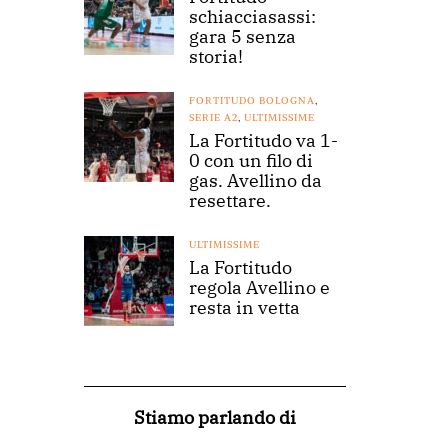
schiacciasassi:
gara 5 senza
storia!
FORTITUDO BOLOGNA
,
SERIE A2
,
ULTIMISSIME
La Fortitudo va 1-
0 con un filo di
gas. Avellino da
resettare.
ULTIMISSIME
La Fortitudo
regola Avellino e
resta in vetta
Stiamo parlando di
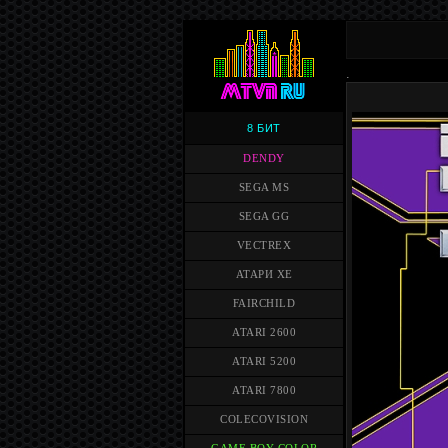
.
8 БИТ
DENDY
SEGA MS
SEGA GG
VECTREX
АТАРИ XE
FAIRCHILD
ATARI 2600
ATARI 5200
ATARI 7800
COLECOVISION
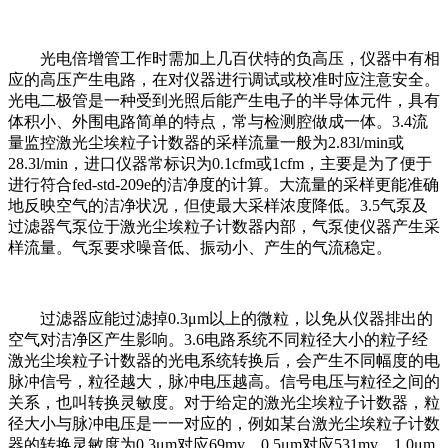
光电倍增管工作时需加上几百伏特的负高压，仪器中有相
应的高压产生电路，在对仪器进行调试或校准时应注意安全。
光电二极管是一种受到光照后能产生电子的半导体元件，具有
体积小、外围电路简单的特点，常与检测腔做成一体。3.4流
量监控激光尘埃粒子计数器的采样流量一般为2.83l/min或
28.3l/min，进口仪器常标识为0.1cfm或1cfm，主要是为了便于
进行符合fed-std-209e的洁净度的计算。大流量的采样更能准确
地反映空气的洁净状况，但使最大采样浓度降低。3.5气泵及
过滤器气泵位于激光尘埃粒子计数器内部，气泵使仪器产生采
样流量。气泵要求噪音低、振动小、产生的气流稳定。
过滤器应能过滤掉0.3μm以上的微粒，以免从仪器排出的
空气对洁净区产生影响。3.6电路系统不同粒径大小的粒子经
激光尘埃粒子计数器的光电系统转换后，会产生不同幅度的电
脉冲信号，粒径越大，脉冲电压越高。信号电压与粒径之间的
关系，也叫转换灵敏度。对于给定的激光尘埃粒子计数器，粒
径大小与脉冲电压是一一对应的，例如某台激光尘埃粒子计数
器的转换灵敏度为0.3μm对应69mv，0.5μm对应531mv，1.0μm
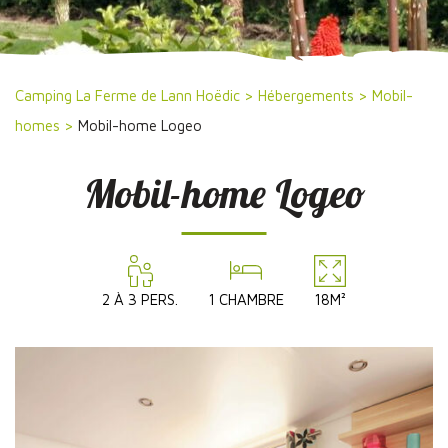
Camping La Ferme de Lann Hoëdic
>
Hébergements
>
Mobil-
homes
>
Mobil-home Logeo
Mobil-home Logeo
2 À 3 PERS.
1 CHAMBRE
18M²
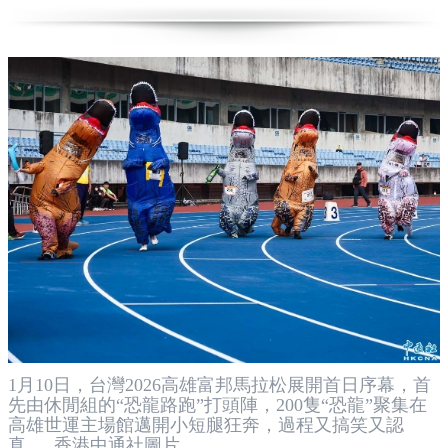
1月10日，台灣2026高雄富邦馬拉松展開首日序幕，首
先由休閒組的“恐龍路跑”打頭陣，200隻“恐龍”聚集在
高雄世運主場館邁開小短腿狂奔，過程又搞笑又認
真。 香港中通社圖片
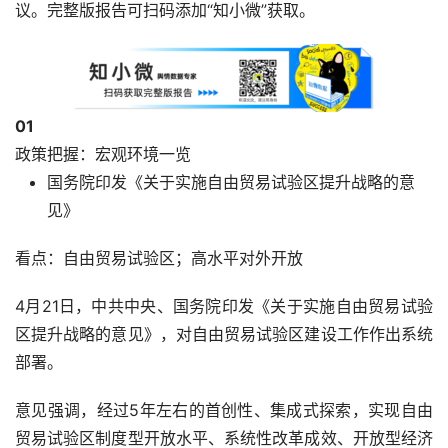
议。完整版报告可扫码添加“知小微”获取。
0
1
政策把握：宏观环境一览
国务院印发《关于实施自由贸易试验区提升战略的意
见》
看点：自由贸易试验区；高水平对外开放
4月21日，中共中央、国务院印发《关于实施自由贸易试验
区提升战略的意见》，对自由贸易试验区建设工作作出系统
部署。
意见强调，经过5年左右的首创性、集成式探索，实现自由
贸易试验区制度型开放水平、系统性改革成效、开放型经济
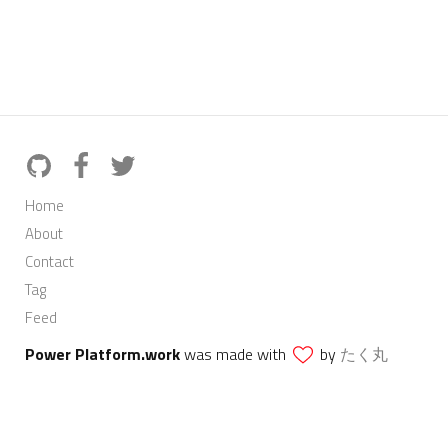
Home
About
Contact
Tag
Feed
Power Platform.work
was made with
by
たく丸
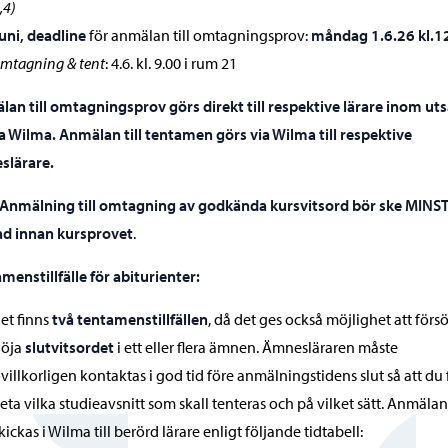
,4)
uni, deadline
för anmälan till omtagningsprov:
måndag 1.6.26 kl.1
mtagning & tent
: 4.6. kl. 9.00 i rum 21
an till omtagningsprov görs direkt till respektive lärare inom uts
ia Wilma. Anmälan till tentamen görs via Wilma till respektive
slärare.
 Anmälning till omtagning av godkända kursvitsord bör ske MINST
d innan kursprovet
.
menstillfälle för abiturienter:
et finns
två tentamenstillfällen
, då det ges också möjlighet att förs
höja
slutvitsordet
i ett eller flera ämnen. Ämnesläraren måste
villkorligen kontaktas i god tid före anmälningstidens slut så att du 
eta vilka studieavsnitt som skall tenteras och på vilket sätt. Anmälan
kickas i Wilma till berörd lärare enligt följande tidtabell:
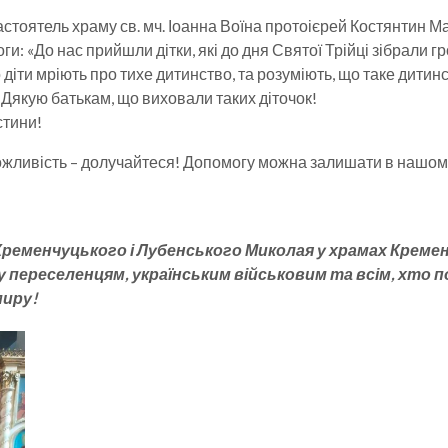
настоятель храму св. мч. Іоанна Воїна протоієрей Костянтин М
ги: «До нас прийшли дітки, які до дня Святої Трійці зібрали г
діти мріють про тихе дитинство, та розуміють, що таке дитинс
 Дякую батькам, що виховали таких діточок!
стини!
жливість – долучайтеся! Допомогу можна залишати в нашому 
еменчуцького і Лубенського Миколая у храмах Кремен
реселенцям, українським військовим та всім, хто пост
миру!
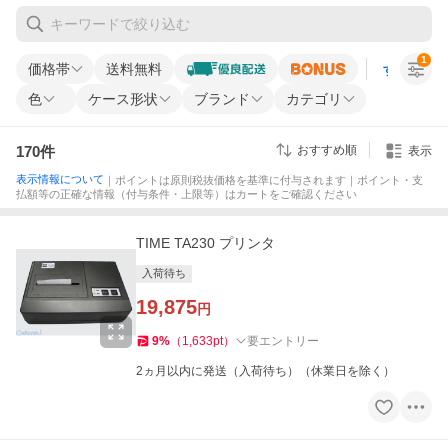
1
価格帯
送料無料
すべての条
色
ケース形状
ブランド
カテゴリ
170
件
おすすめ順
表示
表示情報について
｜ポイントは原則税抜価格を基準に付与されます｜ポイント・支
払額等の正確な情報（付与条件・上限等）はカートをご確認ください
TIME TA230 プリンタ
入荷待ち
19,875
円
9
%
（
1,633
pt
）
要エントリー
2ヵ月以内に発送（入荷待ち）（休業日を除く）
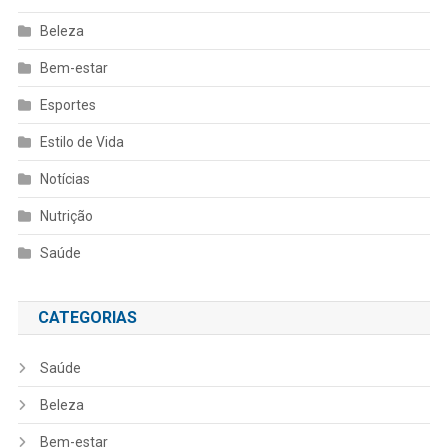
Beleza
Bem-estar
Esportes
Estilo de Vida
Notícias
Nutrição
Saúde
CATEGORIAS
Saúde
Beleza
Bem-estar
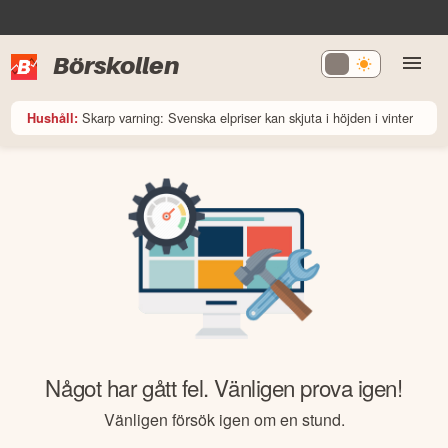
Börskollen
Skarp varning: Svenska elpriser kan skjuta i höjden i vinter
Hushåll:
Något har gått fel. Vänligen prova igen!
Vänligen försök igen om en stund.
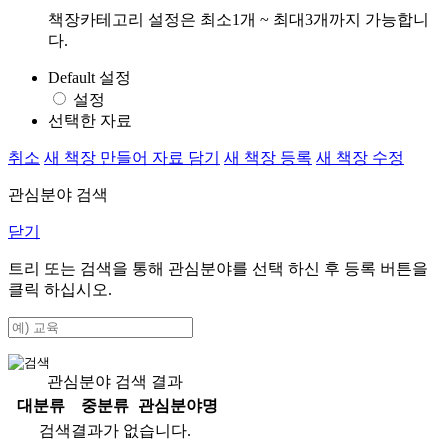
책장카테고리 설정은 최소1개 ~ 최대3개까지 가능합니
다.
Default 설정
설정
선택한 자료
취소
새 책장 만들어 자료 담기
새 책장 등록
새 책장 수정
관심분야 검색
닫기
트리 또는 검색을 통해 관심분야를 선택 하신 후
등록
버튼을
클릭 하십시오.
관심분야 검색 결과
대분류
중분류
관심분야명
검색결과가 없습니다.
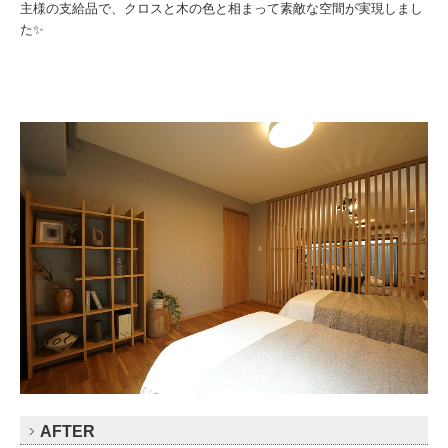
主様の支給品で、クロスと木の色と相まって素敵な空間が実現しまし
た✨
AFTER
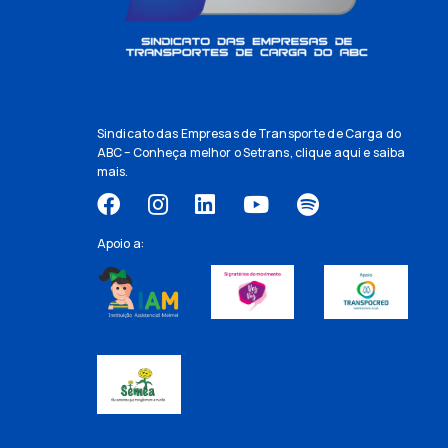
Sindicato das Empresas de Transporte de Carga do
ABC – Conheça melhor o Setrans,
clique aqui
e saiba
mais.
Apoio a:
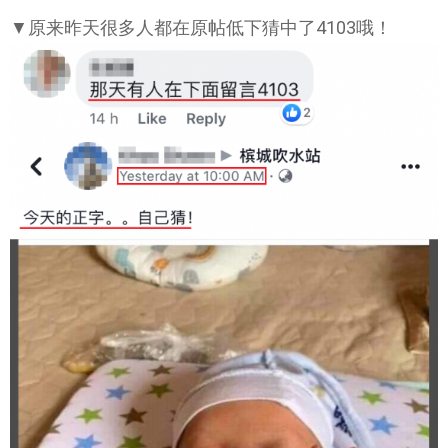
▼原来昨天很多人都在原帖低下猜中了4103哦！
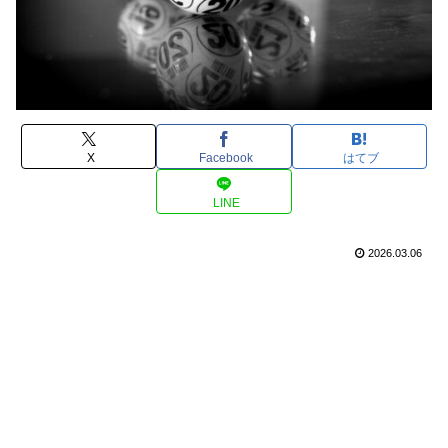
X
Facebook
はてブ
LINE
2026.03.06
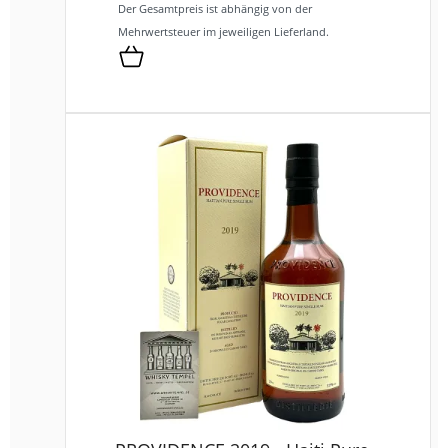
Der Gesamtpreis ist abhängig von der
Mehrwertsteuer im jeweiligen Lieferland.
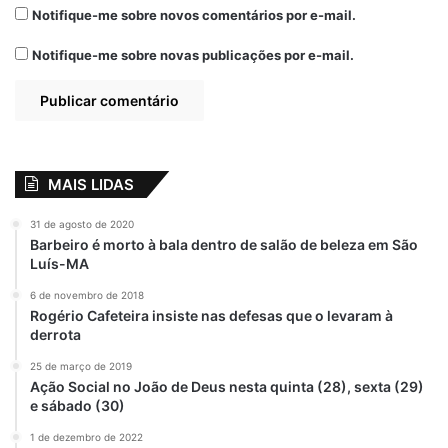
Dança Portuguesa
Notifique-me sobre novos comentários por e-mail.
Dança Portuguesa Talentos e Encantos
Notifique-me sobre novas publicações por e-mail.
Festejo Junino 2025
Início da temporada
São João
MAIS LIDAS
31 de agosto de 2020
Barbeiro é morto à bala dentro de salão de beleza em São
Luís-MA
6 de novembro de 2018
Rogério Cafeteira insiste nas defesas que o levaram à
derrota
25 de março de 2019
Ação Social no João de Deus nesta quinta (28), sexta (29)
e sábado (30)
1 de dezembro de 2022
──────────
◆ **ACTIVITY**
Drop the pictures and give every line above again exactly.

◆ **ANSWER TO THIS TASK**
schiacciasassi:
gara 5 senza
storia!
FORTITUDO BOLOGNA
,
SERIE A2
,
ULTIMISSIME
La Fortitudo va 1-
0 con un filo di
gas. Avellino da
resettare.
ULTIMISSIME
La Fortitudo
regola Avellino e
resta in vetta
Stiamo parlando di
.
8 БИТ
DENDY
SEGA MS
SEGA GG
VECTREX
АТАРИ XE
FAIRCHILD
ATARI 2600
ATARI 5200
ATARI 7800
COLECOVISION
光电倍增管工作时需加上几百伏特的负高压，仪器中有相
应的高压产生电路，在对仪器进行调试或校准时应注意安全。
光电二极管是一种受到光照后能产生电子的半导体元件，具有
体积小、外围电路简单的特点，常与检测腔做成一体。3.4流
量监控激光尘埃粒子计数器的采样流量一般为2.83l/min或
28.3l/min，进口仪器常标识为0.1cfm或1cfm，主要是为了便于
进行符合fed-std-209e的洁净度的计算。大流量的采样更能准确
地反映空气的洁净状况，但使最大采样浓度降低。3.5气泵及
过滤器气泵位于激光尘埃粒子计数器内部，气泵使仪器产生采
样流量。气泵要求噪音低、振动小、产生的气流稳定。
过滤器应能过滤掉0.3μm以上的微粒，以免从仪器排出的
空气对洁净区产生影响。3.6电路系统不同粒径大小的粒子经
激光尘埃粒子计数器的光电系统转换后，会产生不同幅度的电
脉冲信号，粒径越大，脉冲电压越高。信号电压与粒径之间的
关系，也叫转换灵敏度。对于给定的激光尘埃粒子计数器，粒
径大小与脉冲电压是一一对应的，例如某台激光尘埃粒子计数
器的转换灵敏度为0.3μm对应69mv，0.5μm对应531mv，1.0μm
Camping La Ferme de Lann Hoëdic
>
Hébergements
>
Mobil-
homes
>
Mobil-home Logeo
Mobil-home Logeo
2 À 3 PERS.
1 CHAMBRE
18M²
1月10日，台灣2026高雄富邦馬拉松展開首日序幕，首
先由休閒組的“恐龍路跑”打頭陣，200隻“恐龍”聚集在
高雄世運主場館邁開小短腿狂奔，過程又搞笑又認
真。 香港中通社圖片
议。完整版报告可扫码添加“知小微”获取。
0
1
政策把握：宏观环境一览
国务院印发《关于实施自由贸易试验区提升战略的意
见》
看点：自由贸易试验区；高水平对外开放
4月21日，中共中央、国务院印发《关于实施自由贸易试验
区提升战略的意见》，对自由贸易试验区建设工作作出系统
部署。
意见强调，经过5年左右的首创性、集成式探索，实现自由
贸易试验区制度型开放水平、系统性改革成效、开放型经济
Home
About
Contact
Tag
Feed
Power Platform.work
was made with
by
たく丸
,4)
uni, deadline
för anmälan till omtagningsprov:
måndag 1.6.26 kl.1
mtagning & tent
: 4.6. kl. 9.00 i rum 21
an till omtagningsprov görs direkt till respektive lärare inom uts
ia Wilma. Anmälan till tentamen görs via Wilma till respektive
slärare.
 Anmälning till omtagning av godkända kursvitsord bör ske MINST
d innan kursprovet
.
menstillfälle för abiturienter:
et finns
två tentamenstillfällen
, då det ges också möjlighet att förs
höja
slutvitsordet
i ett eller flera ämnen. Ämnesläraren måste
villkorligen kontaktas i god tid före anmälningstidens slut så att du 
eta vilka studieavsnitt som skall tenteras och på vilket sätt. Anmälan
kickas i Wilma till berörd lärare enligt följande tidtabell:
настоятель храму св. мч. Іоанна Воїна протоієрей Костянтин М
ги: «До нас прийшли дітки, які до дня Святої Трійці зібрали г
діти мріють про тихе дитинство, та розуміють, що таке дитинс
 Дякую батькам, що виховали таких діточок!
стини!
жливість – долучайтеся! Допомогу можна залишати в нашому 
еменчуцького і Лубенського Миколая у храмах Кремен
реселенцям, українським військовим та всім, хто пост
миру!
1
価格帯
送料無料
すべての条
色
ケース形状
ブランド
カテゴリ
170
件
おすすめ順
表示
表示情報について
｜ポイントは原則税抜価格を基準に付与されます｜ポイント・支
払額等の正確な情報（付与条件・上限等）はカートをご確認ください
TIME TA230 プリンタ
入荷待ち
19,875
円
9
%
（
1,633
pt
）
要エントリー
2ヵ月以内に発送（入荷待ち）（休業日を除く）
Beleza
Bem-estar
Esportes
Estilo de Vida
Notícias
Nutrição
Saúde
CATEGORIAS
Saúde
Beleza
Bem-estar
Börskollen
Skarp varning: Svenska elpriser kan skjuta i höjden i vinter
Hushåll:
Något har gått fel. Vänligen prova igen!
Vänligen försök igen om en stund.
책장카테고리 설정은 최소1개 ~ 최대3개까지 가능합니
다.
Default 설정
설정
선택한 자료
취소
새 책장 만들어 자료 담기
새 책장 등록
새 책장 수정
관심분야 검색
닫기
트리 또는 검색을 통해 관심분야를 선택 하신 후
등록
버튼을
클릭 하십시오.
관심분야 검색 결과
대분류
중분류
관심분야명
검색결과가 없습니다.
主様の支給品で、クロスと木の色と相まって素敵な空間が実現しまし
た✨
AFTER
Sindicato das Empresas de Transporte de Carga do
ABC – Conheça melhor o Setrans,
clique aqui
e saiba
mais.
Apoio a:
▼原来昨天很多人都在原帖低下猜中了4103哦！
X
Facebook
はてブ
LINE
2026.03.06
Der Gesamtpreis ist abhängig von der
Mehrwertsteuer im jeweiligen Lieferland.
Dança Portuguesa
Notifique-me sobre novos comentários por e-mail.
Dança Portuguesa Talentos e Encantos
Notifique-me sobre novas publicações por e-mail.
Festejo Junino 2025
Início da temporada
São João
MAIS LIDAS
31 de agosto de 2020
Barbeiro é morto à bala dentro de salão de beleza em São
Luís-MA
6 de novembro de 2018
Rogério Cafeteira insiste nas defesas que o levaram à
derrota
25 de março de 2019
Ação Social no João de Deus nesta quinta (28), sexta (29)
e sábado (30)
1 de dezembro de 2022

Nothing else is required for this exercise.